__What you have to do__
Rewrite the lines of every entry below, changing each "scientific name" to "species name" and leaving everything else the same.

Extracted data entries

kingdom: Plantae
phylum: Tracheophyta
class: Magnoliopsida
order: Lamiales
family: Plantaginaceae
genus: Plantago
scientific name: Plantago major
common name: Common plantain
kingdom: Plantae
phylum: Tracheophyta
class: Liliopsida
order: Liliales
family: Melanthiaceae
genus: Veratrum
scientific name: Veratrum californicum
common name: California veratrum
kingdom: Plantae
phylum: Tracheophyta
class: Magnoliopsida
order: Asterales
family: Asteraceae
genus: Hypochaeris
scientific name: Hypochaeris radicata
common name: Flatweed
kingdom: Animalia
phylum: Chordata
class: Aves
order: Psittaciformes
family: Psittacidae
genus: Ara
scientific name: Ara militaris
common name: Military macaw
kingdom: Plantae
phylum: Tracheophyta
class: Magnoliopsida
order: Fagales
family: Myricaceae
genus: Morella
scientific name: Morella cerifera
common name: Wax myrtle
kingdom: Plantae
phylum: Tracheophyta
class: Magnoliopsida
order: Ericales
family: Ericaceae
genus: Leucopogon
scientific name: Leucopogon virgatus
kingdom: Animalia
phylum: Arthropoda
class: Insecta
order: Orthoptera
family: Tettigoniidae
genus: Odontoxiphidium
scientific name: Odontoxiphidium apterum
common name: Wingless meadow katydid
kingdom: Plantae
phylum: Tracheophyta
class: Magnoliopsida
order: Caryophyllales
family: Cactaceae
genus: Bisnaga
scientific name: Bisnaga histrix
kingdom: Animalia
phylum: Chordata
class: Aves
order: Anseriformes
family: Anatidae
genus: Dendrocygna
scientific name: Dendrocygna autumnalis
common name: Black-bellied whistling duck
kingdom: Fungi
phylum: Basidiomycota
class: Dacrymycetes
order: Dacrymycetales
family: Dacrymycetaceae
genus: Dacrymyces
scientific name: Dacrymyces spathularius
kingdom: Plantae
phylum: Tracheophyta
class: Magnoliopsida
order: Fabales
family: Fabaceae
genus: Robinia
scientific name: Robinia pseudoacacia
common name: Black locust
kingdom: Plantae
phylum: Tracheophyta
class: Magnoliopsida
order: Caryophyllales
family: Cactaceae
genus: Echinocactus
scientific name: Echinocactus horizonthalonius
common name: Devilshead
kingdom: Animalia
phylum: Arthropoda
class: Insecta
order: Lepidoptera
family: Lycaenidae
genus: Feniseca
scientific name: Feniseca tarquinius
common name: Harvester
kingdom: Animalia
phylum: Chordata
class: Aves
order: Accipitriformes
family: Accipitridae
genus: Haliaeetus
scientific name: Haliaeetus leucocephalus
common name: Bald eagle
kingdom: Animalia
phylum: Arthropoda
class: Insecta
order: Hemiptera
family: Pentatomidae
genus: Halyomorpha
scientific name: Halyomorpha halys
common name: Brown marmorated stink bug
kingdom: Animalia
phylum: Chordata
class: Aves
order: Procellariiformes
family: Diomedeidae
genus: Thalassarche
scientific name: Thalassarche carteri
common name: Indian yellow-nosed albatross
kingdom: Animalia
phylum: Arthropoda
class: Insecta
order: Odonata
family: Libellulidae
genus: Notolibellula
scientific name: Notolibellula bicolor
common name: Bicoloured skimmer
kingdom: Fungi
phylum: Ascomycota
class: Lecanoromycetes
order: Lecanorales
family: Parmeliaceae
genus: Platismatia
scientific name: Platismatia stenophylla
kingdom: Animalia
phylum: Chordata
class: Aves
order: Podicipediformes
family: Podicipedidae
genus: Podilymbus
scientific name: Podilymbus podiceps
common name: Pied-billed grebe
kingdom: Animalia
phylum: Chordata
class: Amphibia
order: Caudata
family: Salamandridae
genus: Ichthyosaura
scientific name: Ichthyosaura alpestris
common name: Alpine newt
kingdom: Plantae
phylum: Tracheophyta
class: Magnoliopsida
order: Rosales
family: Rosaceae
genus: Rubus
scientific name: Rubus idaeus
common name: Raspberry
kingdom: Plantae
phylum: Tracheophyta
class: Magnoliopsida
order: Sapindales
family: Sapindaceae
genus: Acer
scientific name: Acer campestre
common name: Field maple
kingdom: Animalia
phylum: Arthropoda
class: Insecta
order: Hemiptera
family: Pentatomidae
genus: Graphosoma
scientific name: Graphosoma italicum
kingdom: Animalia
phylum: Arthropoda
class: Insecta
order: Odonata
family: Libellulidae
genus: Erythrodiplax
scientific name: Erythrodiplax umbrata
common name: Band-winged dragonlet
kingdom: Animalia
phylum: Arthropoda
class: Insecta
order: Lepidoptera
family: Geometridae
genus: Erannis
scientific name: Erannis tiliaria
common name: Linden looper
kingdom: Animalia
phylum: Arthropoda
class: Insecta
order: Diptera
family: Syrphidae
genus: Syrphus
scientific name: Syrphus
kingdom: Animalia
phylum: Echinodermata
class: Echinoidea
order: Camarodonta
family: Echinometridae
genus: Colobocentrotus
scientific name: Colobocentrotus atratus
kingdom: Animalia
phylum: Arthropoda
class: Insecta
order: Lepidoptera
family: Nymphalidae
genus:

__Result of this exercise__
kingdom: Plantae
phylum: Tracheophyta
class: Magnoliopsida
order: Lamiales
family: Plantaginaceae
genus: Plantago
species name: Plantago major
common name: Common plantain
kingdom: Plantae
phylum: Tracheophyta
class: Liliopsida
order: Liliales
family: Melanthiaceae
genus: Veratrum
species name: Veratrum californicum
common name: California veratrum
kingdom: Plantae
phylum: Tracheophyta
class: Magnoliopsida
order: Asterales
family: Asteraceae
genus: Hypochaeris
species name: Hypochaeris radicata
common name: Flatweed
kingdom: Animalia
phylum: Chordata
class: Aves
order: Psittaciformes
family: Psittacidae
genus: Ara
species name: Ara militaris
common name: Military macaw
kingdom: Plantae
phylum: Tracheophyta
class: Magnoliopsida
order: Fagales
family: Myricaceae
genus: Morella
species name: Morella cerifera
common name: Wax myrtle
kingdom: Plantae
phylum: Tracheophyta
class: Magnoliopsida
order: Ericales
family: Ericaceae
genus: Leucopogon
species name: Leucopogon virgatus
kingdom: Animalia
phylum: Arthropoda
class: Insecta
order: Orthoptera
family: Tettigoniidae
genus: Odontoxiphidium
species name: Odontoxiphidium apterum
common name: Wingless meadow katydid
kingdom: Plantae
phylum: Tracheophyta
class: Magnoliopsida
order: Caryophyllales
family: Cactaceae
genus: Bisnaga
species name: Bisnaga histrix
kingdom: Animalia
phylum: Chordata
class: Aves
order: Anseriformes
family: Anatidae
genus: Dendrocygna
species name: Dendrocygna autumnalis
common name: Black-bellied whistling duck
kingdom: Fungi
phylum: Basidiomycota
class: Dacrymycetes
order: Dacrymycetales
family: Dacrymycetaceae
genus: Dacrymyces
species name: Dacrymyces spathularius
kingdom: Plantae
phylum: Tracheophyta
class: Magnoliopsida
order: Fabales
family: Fabaceae
genus: Robinia
species name: Robinia pseudoacacia
common name: Black locust
kingdom: Plantae
phylum: Tracheophyta
class: Magnoliopsida
order: Caryophyllales
family: Cactaceae
genus: Echinocactus
species name: Echinocactus horizonthalonius
common name: Devilshead
kingdom: Animalia
phylum: Arthropoda
class: Insecta
order: Lepidoptera
family: Lycaenidae
genus: Feniseca
species name: Feniseca tarquinius
common name: Harvester
kingdom: Animalia
phylum: Chordata
class: Aves
order: Accipitriformes
family: Accipitridae
genus: Haliaeetus
species name: Haliaeetus leucocephalus
common name: Bald eagle
kingdom: Animalia
phylum: Arthropoda
class: Insecta
order: Hemiptera
family: Pentatomidae
genus: Halyomorpha
species name: Halyomorpha halys
common name: Brown marmorated stink bug
kingdom: Animalia
phylum: Chordata
class: Aves
order: Procellariiformes
family: Diomedeidae
genus: Thalassarche
species name: Thalassarche carteri
common name: Indian yellow-nosed albatross
kingdom: Animalia
phylum: Arthropoda
class: Insecta
order: Odonata
family: Libellulidae
genus: Notolibellula
species name: Notolibellula bicolor
common name: Bicoloured skimmer
kingdom: Fungi
phylum: Ascomycota
class: Lecanoromycetes
order: Lecanorales
family: Parmeliaceae
genus: Platismatia
species name: Platismatia stenophylla
kingdom: Animalia
phylum: Chordata
class: Aves
order: Podicipediformes
family: Podicipedidae
genus: Podilymbus
species name: Podilymbus podiceps
common name: Pied-billed grebe
kingdom: Animalia
phylum: Chordata
class: Amphibia
order: Caudata
family: Salamandridae
genus: Ichthyosaura
species name: Ichthyosaura alpestris
common name: Alpine newt
kingdom: Plantae
phylum: Tracheophyta
class: Magnoliopsida
order: Rosales
family: Rosaceae
genus: Rubus
species name: Rubus idaeus
common name: Raspberry
kingdom: Plantae
phylum: Tracheophyta
class: Magnoliopsida
order: Sapindales
family: Sapindaceae
genus: Acer
species name: Acer campestre
common name: Field maple
kingdom: Animalia
phylum: Arthropoda
class: Insecta
order: Hemiptera
family: Pentatomidae
genus: Graphosoma
species name: Graphosoma italicum
kingdom: Animalia
phylum: Arthropoda
class: Insecta
order: Odonata
family: Libellulidae
genus: Erythrodiplax
species name: Erythrodiplax umbrata
common name: Band-winged dragonlet
kingdom: Animalia
phylum: Arthropoda
class: Insecta
order: Lepidoptera
family: Geometridae
genus: Erannis
species name: Erannis tiliaria
common name: Linden looper
kingdom: Animalia
phylum: Arthropoda
class: Insecta
order: Diptera
family: Syrphidae
genus: Syrphus
species name: Syrphus
kingdom: Animalia
phylum: Echinodermata
class: Echinoidea
order: Camarodonta
family: Echinometridae
genus: Colobocentrotus
species name: Colobocentrotus atratus
kingdom: Animalia
phylum: Arthropoda
class: Insecta
order: Lepidoptera
family: Nymphalidae
genus:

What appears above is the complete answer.